3 Formulas on How To Compute Your SSS Monthly Pension After Retirement
Here is a guide on how to compute your SSS Monthly Pension to determine the amount that you will be receiving in the future.
There is a huge benefit in maintaining an active and updated account to the Social Security System. With it, you always have loans and benefits that you can turn to in times of need for financial support due to unemployment, sickness, disability, old age, etc.
Undeniably, what most members look forward to the most is the Monthly Pension under the SSS Retirement Benefit. It is open for members who reached the optional or technical retirement age with at least 120 monthly contributions posted in their account.

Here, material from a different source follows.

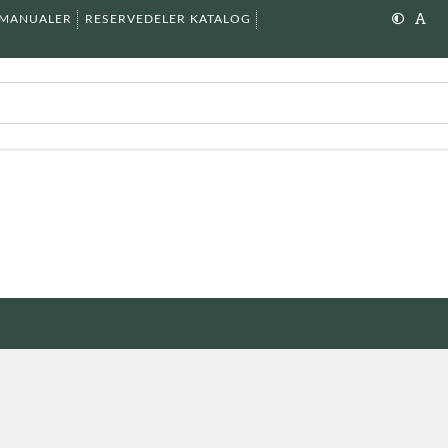
SMANUALER
RESERVEDELER KATALOG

Are you one of the people who are wondering about the amount that you may receive as pension? There are three (3) essential formulas on how to compute your SSS monthly pension and whichever yields the highest amount will determine your final monthly pension:
- 40% of the average AMSC + ₱1,000
- ₱1,200 if CYS is somewhere from 10 to 20 years; ₱2,400 if CYS is 20 years or more + ₱1,000
- ₱300 + 20% of average monthly salary credit (AMSC) + 2% of AMSC for each credited year of service (CYS) in excess of ten years + ₱1,000
You might also check for an estimate of your SSS monthly pension through the retirement benefit estimator of the state-run social insurance giant. Aside from the monthly pension, there are other benefits and cash grants that the pensioners may be entitled to.
Thousands of Filipinos are pensioners of the Social Security System. It is important to ensure that you have paid for the required 120 monthly contributions before applying for a Retirement Benefit so you can qualify for the pension. If you have yet to reach it but you are already 60 years old, you may continue posting monthly contributions until you are 65 years old.